§ Provided text

-- START --

A great many recent studies suffer from a similar shortcoming. They suggest profound real-world implications from remarkably limited laboratory findings. In his wide-ranging book on cognitive psychology, Nobel Laureate Daniel Kahneman describes the priming experiments conducted by Kathleen Vohs in which subjects were shown stacks of Monopoly money on a desk or computers with screen savers displaying dollar bills floating in water. With these symbols priming their subconscious minds, the subjects were given difficult tests. The true test, however, came when one of the experimenters “accidentally” dropped a bunch of pencils on the floor. Apparently, those who were primed to think about money helped the experimenter pick up fewer pencils than those who were not primed. Kahneman asserts that the implications of this and many similar studies are profound. They suggest that “. . . living in a culture that surrounds us with reminders of money may shape our behavior and our attitudes in ways that we do not know about and of which we may not be proud.”13
If the implications of such studies mean that American society is more selfish than other societies, then we would have to explain why Americans typically donate more of their time and more of their income to charities than do those of nearly any other nation.14 We would also need to explain why some of the wealthiest Americans, such as Bill Gates, Warren Buffett, Mark Zuckerberg, and a host of billionaires, have pledged to donate half of their wealth within their lifetimes.15 Surely these people were thinking hard about their money before they chose to give it away. We simply cannot draw sweeping conclusions from snapshots of data.
I want to mention one other curious study from psychology. Its underlying assumption has much to do with how we behave during pattern breaks. Gerd Gigerenzer is the highly sensible Director of the Max Planck Institute for Human Development and an expert on both risk and intuition. Some of his work, which he related in a book titled Gut Feelings, was popularized in Malcolm Gladwell’s Blink. Gigerenzer has never been shy to point out perceived weaknesses and shallow logic in his own field. He has written cogently on the flaws embedded in Daniel Kahnemann’s and Amos Tversky’s heuristics and biases project.16 Yet even Gigerenzer has occasionally fallen into the “how silly are we?” camp, though the following topic he certainly did not take lightly. Unfortunately, this particular study suggests that Americans behaved irrationally after 9/11, though their reactions may have been perfectly sound.

-- END --

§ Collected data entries
-- START --

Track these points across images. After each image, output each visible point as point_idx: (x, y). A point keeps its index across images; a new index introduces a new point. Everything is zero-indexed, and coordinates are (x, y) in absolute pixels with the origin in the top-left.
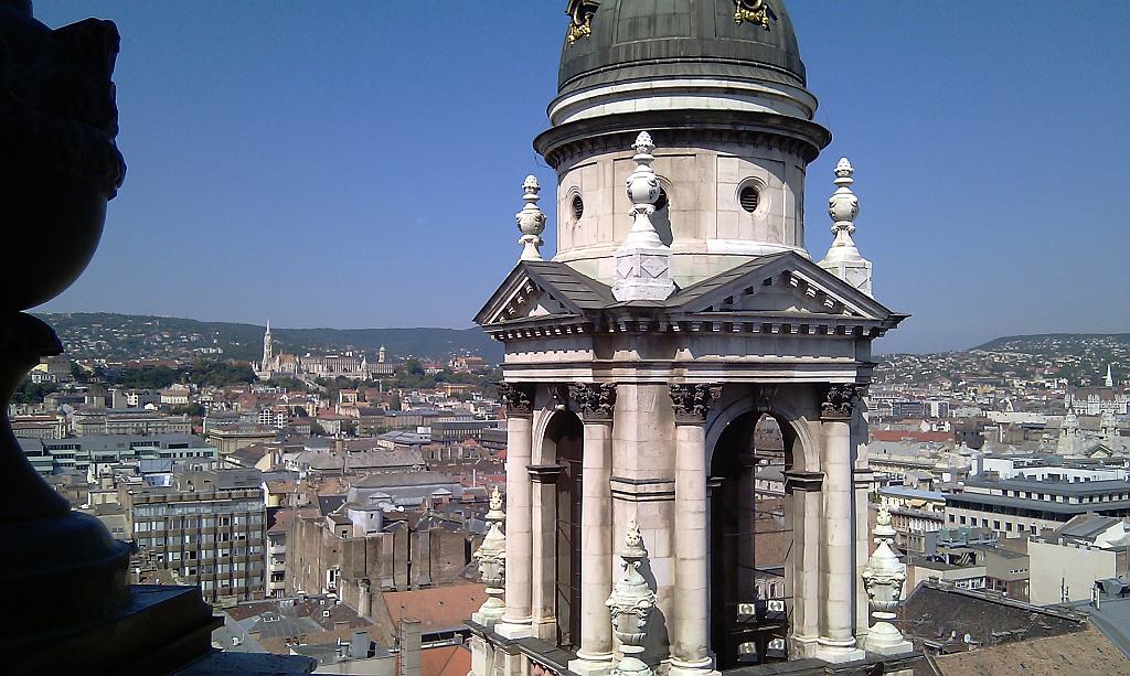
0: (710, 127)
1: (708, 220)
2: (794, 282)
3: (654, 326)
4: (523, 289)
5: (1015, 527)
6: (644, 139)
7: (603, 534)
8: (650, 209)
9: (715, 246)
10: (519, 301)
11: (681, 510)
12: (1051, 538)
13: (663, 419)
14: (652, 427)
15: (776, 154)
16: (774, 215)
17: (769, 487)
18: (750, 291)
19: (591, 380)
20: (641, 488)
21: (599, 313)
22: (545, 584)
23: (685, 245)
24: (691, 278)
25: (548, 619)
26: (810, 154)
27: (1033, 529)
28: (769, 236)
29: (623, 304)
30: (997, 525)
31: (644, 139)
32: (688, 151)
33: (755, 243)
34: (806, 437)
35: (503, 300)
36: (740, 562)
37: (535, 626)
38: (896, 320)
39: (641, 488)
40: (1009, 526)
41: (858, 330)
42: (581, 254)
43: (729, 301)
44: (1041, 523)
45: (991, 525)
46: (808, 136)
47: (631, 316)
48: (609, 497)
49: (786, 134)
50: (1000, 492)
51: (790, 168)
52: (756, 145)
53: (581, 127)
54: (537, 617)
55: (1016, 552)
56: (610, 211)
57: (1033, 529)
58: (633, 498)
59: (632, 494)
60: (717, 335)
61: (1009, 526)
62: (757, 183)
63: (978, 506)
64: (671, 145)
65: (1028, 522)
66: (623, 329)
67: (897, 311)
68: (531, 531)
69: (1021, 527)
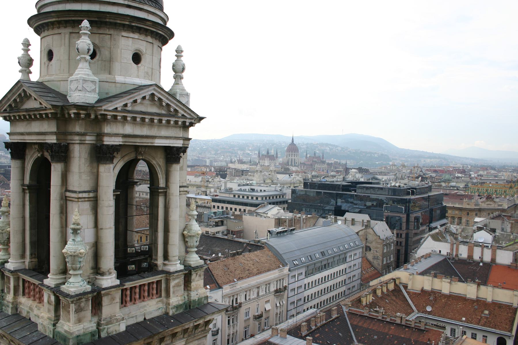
0: (119, 22)
1: (117, 66)
2: (156, 99)
3: (88, 115)
4: (20, 94)
5: (238, 210)
6: (85, 23)
7: (61, 218)
8: (88, 58)
9: (119, 79)
10: (18, 100)
11: (100, 205)
12: (251, 213)
13: (91, 162)
14: (87, 165)
15: (149, 39)
16: (147, 67)
17: (140, 195)
18: (135, 101)
19: (55, 142)
20: (81, 195)
21: (60, 107)
22: (31, 243)
23: (105, 77)
24: (107, 93)
25: (33, 260)
26: (164, 41)
27: (245, 211)
28: (145, 77)
29: (73, 104)
30: (231, 209)
31: (85, 23)
32: (107, 31)
33: (139, 79)
34: (160, 171)
35: (9, 100)
36: (128, 229)
37: (27, 263)
38: (200, 119)
39: (81, 195)
40: (236, 210)
41: (184, 123)
42: (52, 78)
43: (126, 105)
44: (248, 208)
45: (229, 209)
46: (164, 33)
47: (76, 110)
48: (65, 200)
49: (154, 30)
50: (232, 196)
51: (155, 47)
52: (140, 34)
53: (53, 14)
54: (27, 260)
55: (239, 218)
56: (67, 58)
57: (245, 211)
58: (77, 200)
59: (76, 198)
60: (119, 122)
61: (236, 210)
62: (139, 51)
63: (224, 202)
64: (99, 28)
65: (243, 208)
66: (72, 116)
67: (201, 115)
68: (24, 217)
69: (240, 210)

-- END --

§ Problem
Please resume the passage about psychology studies, starting right after its last sentence.

§ Response to this exercise
Gigerenzer found that American fatalities from road accidents increased after 9/11.17 Because many Americans were afraid to fly in the year following the attacks, they drove instead. Presumably, the increased number of drivers increased the number of collisions, leading to roughly 1,500 more deaths than usual. Gigerenzer’s main aim is prudent and wise. Governments should anticipate likely shifts in behavior following terrorist attacks and should take steps to reduce indirect damage such as greater accidents from changed behavior. But the underlying assumption is that many Americans cannot think rationally about probability. Gigerenzer implies that the decision not to fly after 9/11 was based on irrational fears. Had they continued to fly instead of drive, fewer Americans would have died.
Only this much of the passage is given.